There are seven events planned in Missouri for the international March for Science. The march bills itself as a nonpartisan group calling for science that upholds the common good, and for political leaders and policymakers to enact evidence-based policies.
Organizer Eric Wells, who’s handling the event in Springfield, says it’s an effort to show widespread support for science and scientists.
“This is more of a reaction to the current administration, and the people that have been nominated and placed in key positions that go against what the scientific evidence says” said Wells.
He’s highly critical of President Donald Trump’s selection of Scott Pruitt as Environmental Protection Agency director, and of the administration’s call for a 31 percent reduction to the agency’s funding.
Pruitt is considered a perfect fit to execute to campaign promises of Trump, who repeatedly disparaged the agency and vowed to unravel Obama-era environmental regulations. Pruitt made an appearance Thursday in Clifton Hill, Missouri, with the coal burning Thomas Hill Energy Center as a backdrop. There, he reiterated his pledge to cut EPA jobs and regulations.
Pruitt rejected established science on climate change in a CNBC interview in early March. “I think that measuring with precision human activity on the climate is something very challenging to do and there’s tremendous disagreement about the degree of impact, so no, I would not agree that it’s a primary contributor to the global warming that we see” Pruitt said.

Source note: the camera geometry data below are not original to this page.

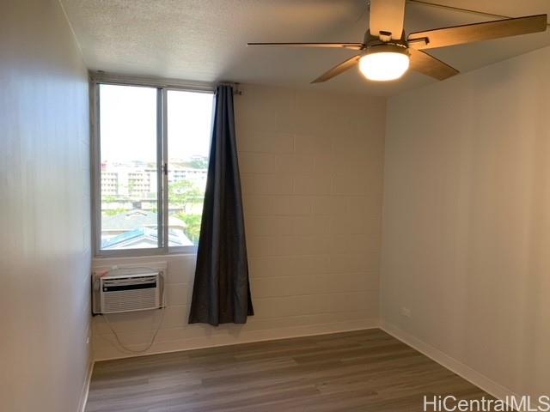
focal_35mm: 26
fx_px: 413
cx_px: 275
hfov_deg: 67.3
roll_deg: -0.6
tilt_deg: -5.3
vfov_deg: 53.1
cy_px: 206
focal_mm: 4.25
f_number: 1.8
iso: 80
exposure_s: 1/120
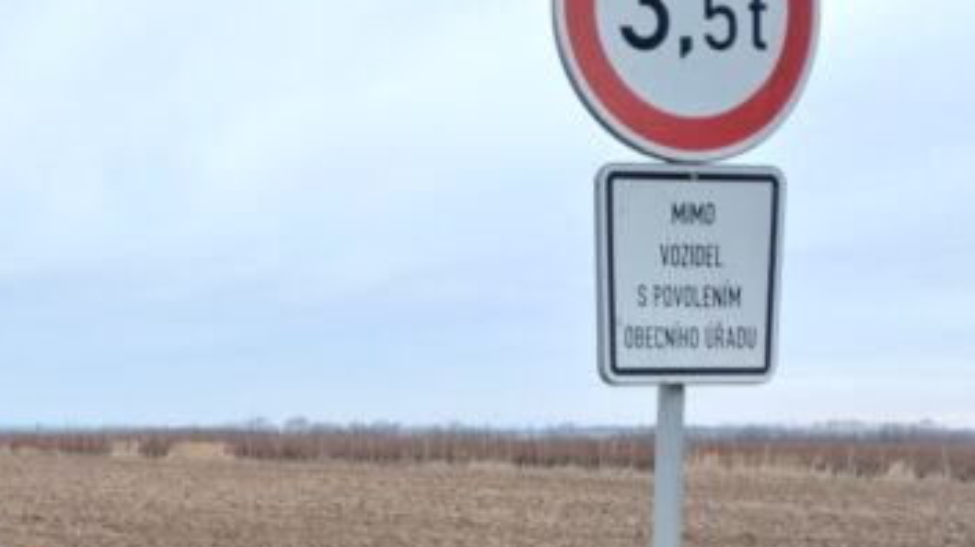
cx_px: -11
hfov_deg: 30.0
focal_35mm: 65
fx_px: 1679
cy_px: 662
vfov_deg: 17.6
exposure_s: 1/33
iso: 241
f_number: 1.8
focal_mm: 4.27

Wells contends the March for Science events are an effort to show widespread support for science and scientists.
“As a public we want to stand up for science, stand up for those scientists in a public way, to acknowledge what the scientific method has done for us, and how the United States as a whole is better off because of it. Where we are now as a society could not be (possible) unless we used science wisely and for the common good.”

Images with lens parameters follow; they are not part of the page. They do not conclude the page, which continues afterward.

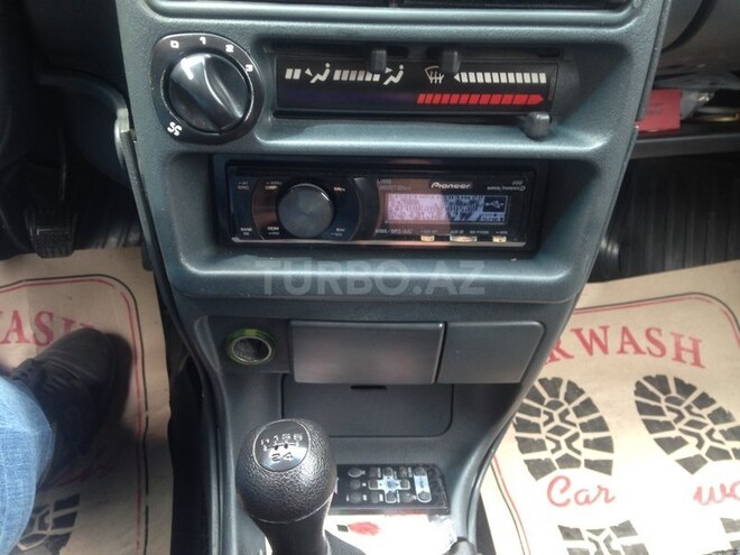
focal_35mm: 33
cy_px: 278
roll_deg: -2.0
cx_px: 370
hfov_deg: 55.4
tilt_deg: -36.0
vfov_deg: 42.9
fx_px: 705
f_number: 2.4
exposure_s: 1/20
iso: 50
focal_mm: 4.12
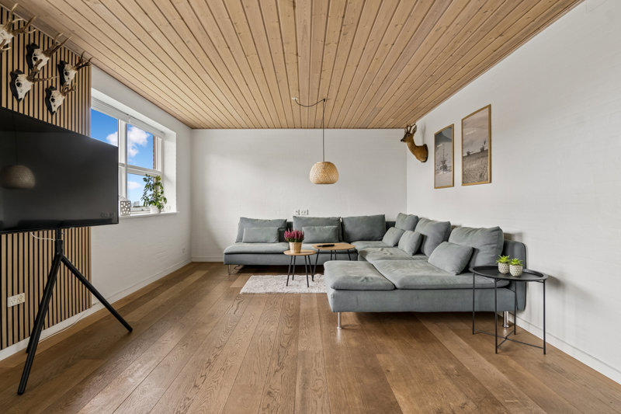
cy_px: 207
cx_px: 310
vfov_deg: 67.4
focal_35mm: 18
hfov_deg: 90.0
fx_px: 310
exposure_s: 1/13
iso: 200
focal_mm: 12
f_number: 8
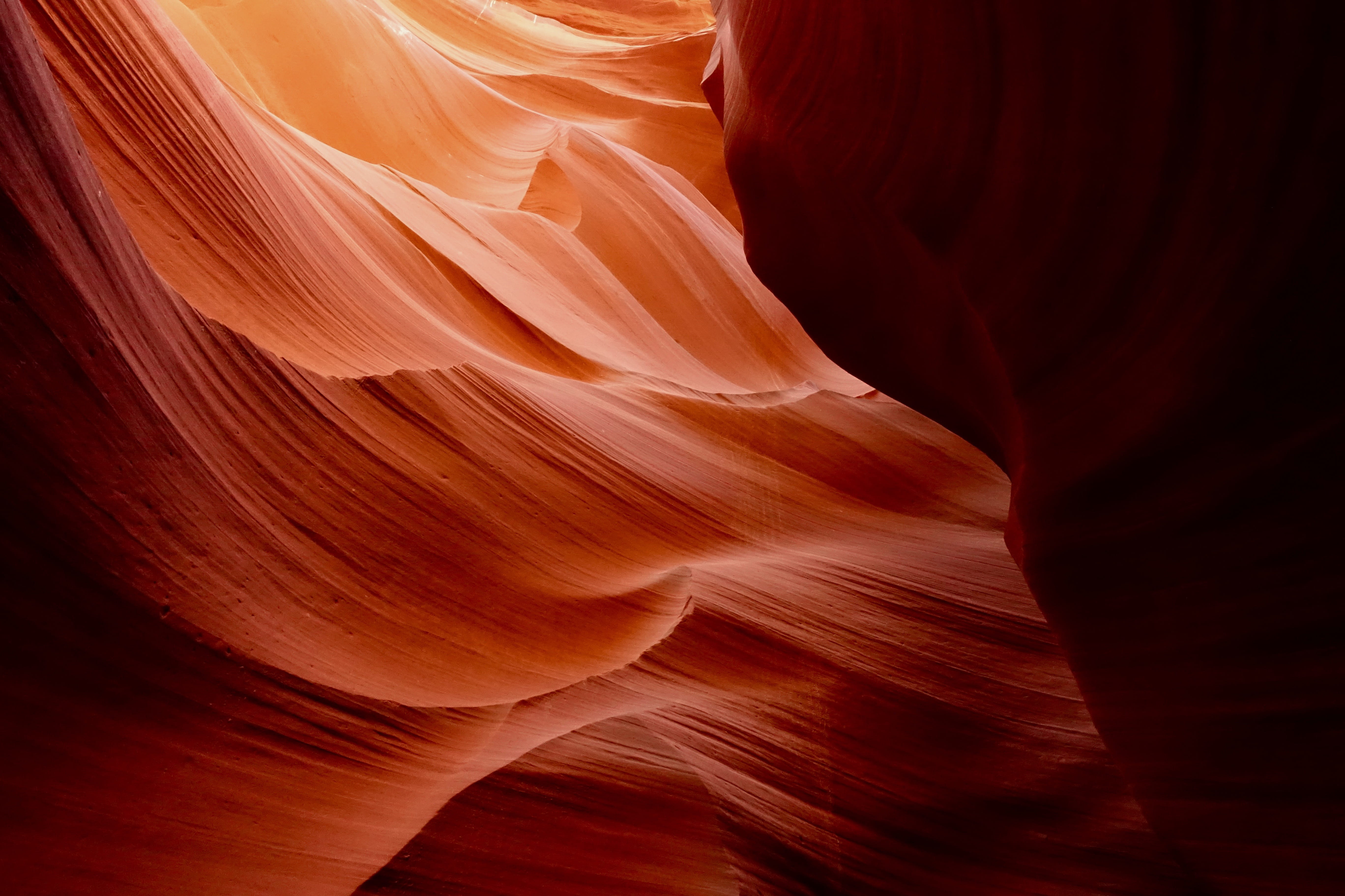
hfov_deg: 73.7
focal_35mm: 24
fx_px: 897
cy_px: 448
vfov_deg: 53.1
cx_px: 672
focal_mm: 8.8
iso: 3200
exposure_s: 1/30
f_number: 11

Jennifer Conner with the Sierra Club of Missouri will speak at the March for Science rally in Springfield. She looks at the event as an effort to get the public involved with science in a non-political manner.
“A lot of the things that we’re dealing with, like climate change, climate change shouldn’t be political” said Conner. “It’s an issue that’s going to affect everyone. It’s going to affect our environment. It’s going to affect our health. And so this is a way for scientists and supporters of scientists to come together, to talk about these things, and to tell people that this is important.”
Conner a former employee of the state Department of Natural Resources (DNR) who is highly critical of the agency for being overrun by politics.
“I was actually in their leadership ladder program, where they prime people to be future leaders at DNR, but I saw the direction that things were going. And I saw how I do in the Sierra Club, how politics consistently trumps science within DNR, and that’s a huge reason why I left.”
Speaking at the Springfield March for Science in addition to Conner will be Dr. Pamela Gay, Director of Technology and Citizen Science at the Astronomical Society of the Pacific, Democratic Missouri House member Crystal Quade (who represents central Springfield), Brandon Bond of the People’s Climate Movement, Robert Powers of the Professor Powers Science Symposium, Vicke Kepling of the Peace Network of the Ozarks, and Justin Thomas of NatureCITE.
Other March for Science events in Missouri are planned for St. Louis, Kansas City, Columbia, Joplin, Rolla and St Joseph. All will take place on Earth Day, April 22nd.